饒是馬景平對楚漁百般信從,這幾名中年醫生也是有點聽不下去了。
“楚醫生,或許你的确能被稱得上‘神醫’,但再怎麽講,我們也是從醫十幾二十年的老醫生了,雖然不見得能幫到你,但也不至于妨礙你治病吧?”一名脾氣略大的中年醫生說話時故意把“神醫”二字咬得重了些。
其他幾名醫生沒說話,但眼神裏傳達出來的不滿意味卻是十分明顯。
楚漁不想跟他們鬧僵,畢竟這幾個人剛才的表現還是挺讓他滿意的。
“好吧,我說實話,其實我是不想你們留下來偷學我的醫術。”
一言落,那脾氣略大的中年醫生立刻拂袖而去。“哼!誰稀罕你的醫術!”
待他說完,其他人也都跟着走出了手術室。
馬景平苦笑搖頭,随即沖旁邊那兩名不知所謂的女護士招了招手說道:“你們兩個也跟我出去吧。”
兩名女護士面面相觑,最後一起看向倪萱。
倪萱沖她們倆點頭示意,由此才終于把手術室裏的“閑雜人等”全部清光。
“呼——這下感覺世界安靜多了。”楚漁扭了扭脖子,晃了晃胳膊,擺出一副“我要大展拳腳了”的樣子。

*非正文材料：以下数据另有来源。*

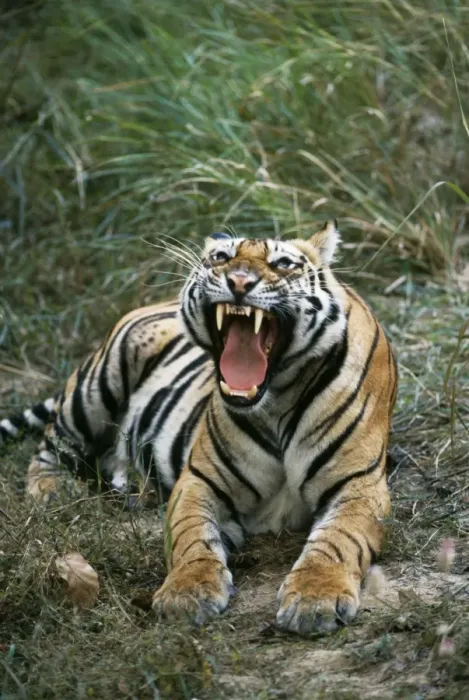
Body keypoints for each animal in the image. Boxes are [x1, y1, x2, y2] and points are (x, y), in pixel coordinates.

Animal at [0, 221, 398, 635]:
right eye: (221, 257)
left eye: (283, 263)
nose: (239, 281)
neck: (277, 399)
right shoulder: (200, 480)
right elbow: (192, 537)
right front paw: (187, 594)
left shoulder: (358, 485)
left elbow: (337, 540)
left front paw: (315, 599)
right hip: (98, 383)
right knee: (51, 444)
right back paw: (53, 490)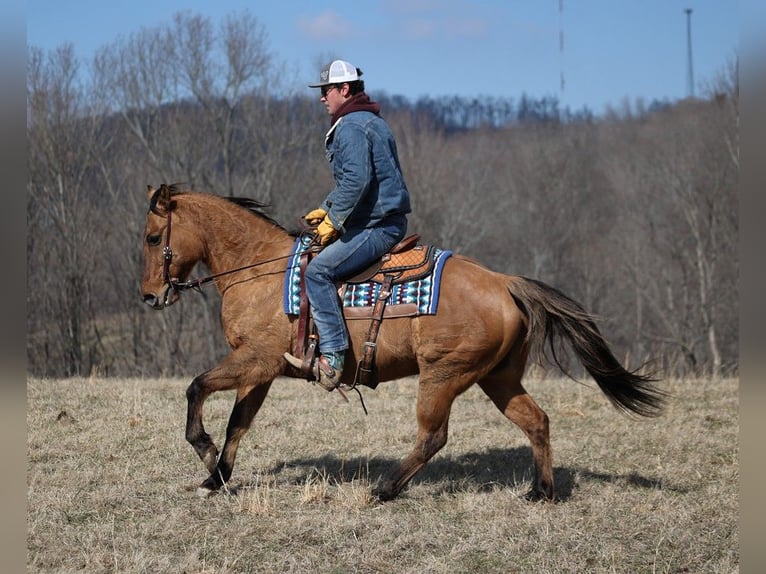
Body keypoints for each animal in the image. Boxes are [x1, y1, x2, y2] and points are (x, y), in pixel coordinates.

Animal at [142, 186, 664, 504]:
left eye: (151, 237)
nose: (149, 295)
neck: (258, 269)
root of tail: (504, 283)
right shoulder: (262, 370)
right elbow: (238, 423)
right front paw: (216, 477)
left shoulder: (254, 360)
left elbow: (197, 388)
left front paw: (203, 450)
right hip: (499, 378)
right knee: (536, 421)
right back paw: (542, 491)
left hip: (442, 376)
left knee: (433, 436)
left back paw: (385, 489)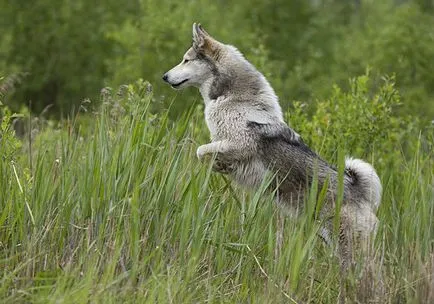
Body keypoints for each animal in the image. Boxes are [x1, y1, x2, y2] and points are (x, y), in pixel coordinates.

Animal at [162, 23, 380, 266]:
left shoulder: (240, 143)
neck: (233, 98)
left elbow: (201, 151)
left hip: (346, 246)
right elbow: (205, 153)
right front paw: (221, 166)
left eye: (186, 60)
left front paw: (220, 165)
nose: (164, 77)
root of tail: (358, 189)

倪萱噗嗤一笑,擡手拍了楚漁後背一下嗔道:“你能不能正經一點?”
“你沒看我剛才一直都挺正經的麽?”楚漁反口相駁道。
“我看你是正經不過十分鍾才對。”
“錯!”
“嗯?”
“我隻有和你單獨在一起的時候才會變得不正經。”
“去你的,趕緊做正事。”
“泡你就是正事啊。”
“……”
如果有人問,賤到極緻是什麽。
那麽接觸過楚漁的人,一定會毫不猶豫的把他的名字大喊出口。
手術室裏的病人還沒有脫離危險期,心情稍稍有所緩和的倪萱闆起臉來問向楚漁道:“你了解過SRV病毒嗎?”

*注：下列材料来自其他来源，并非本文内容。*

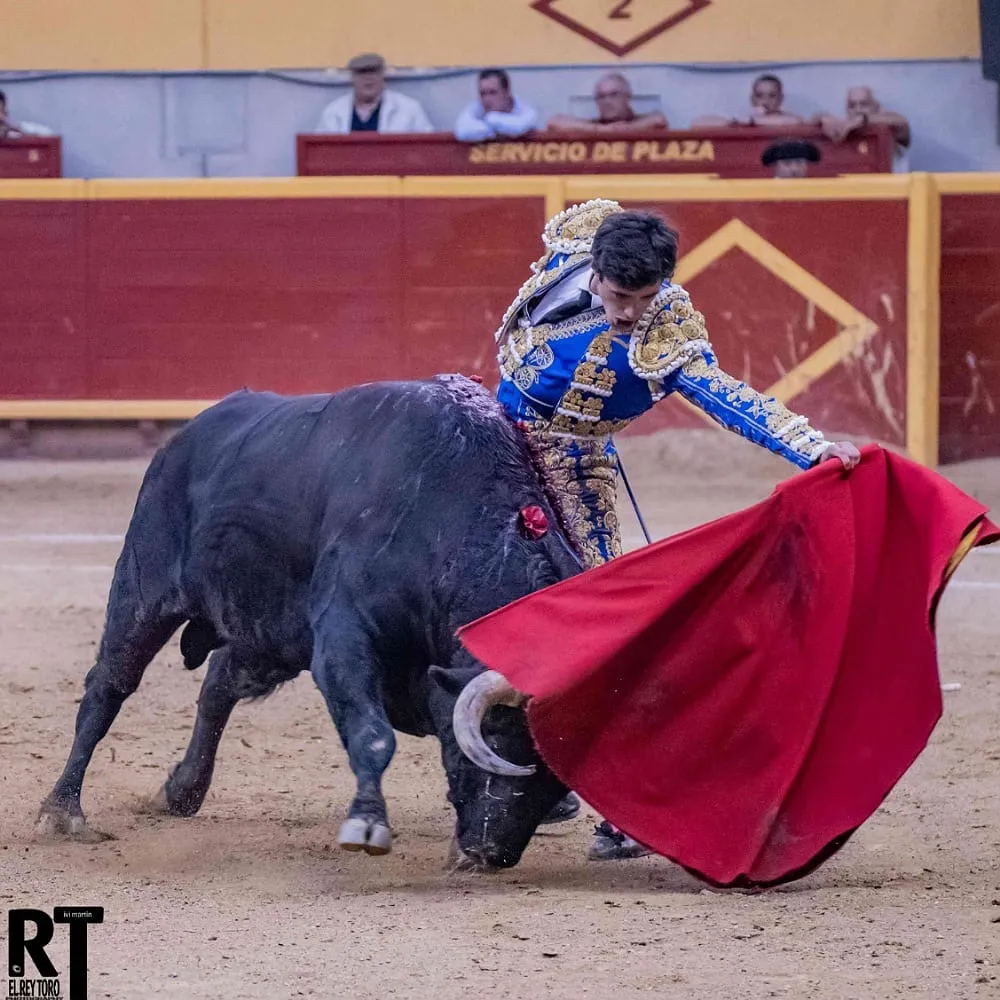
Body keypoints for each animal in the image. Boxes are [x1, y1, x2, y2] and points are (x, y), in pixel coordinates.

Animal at [39, 376, 584, 868]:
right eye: (498, 735)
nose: (491, 854)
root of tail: (185, 436)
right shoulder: (343, 638)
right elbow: (372, 733)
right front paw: (366, 825)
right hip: (143, 593)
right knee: (109, 686)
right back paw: (63, 812)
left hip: (268, 634)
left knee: (218, 686)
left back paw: (182, 790)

“聽說過一些。”楚漁随口答道,順便打開針盒,細數了一下裏面的銀針數量。
倪萱大驚,聲音微擡道:“隻是聽說過一些?”
楚漁捏起一根銀針,二話不說,直接紮進了病人眉心一點處。
“不用擔心,天下無你老公我不可治愈之病。”
話畢,楚漁又捏起一根銀針,紮進了病患人中穴處。
倪萱不再說話,她怕打擾到楚漁施針,事實上,她現在就和門外馬景平等人一樣,除了相信楚漁之外,已經沒有其它任何多餘選擇了。
然而就在這時,紮完兩根針的楚漁忽然扭頭問道:“哎,有件事我忘記和你說了。”
倪萱心頭一跳,誤以爲楚漁忘記的“那件事”會影響治療過程。“是不是缺少什麽設備或者藥材?你告訴我,我馬上讓人去做準備。”
“不是這個。”楚漁回身捏起第三根銀針,用另一隻手扯開病人上身衣物,紮進了後者心髒上方半寸之地。“我是忘記問你,假如我把問題解決了,你打算怎麽獎勵我?”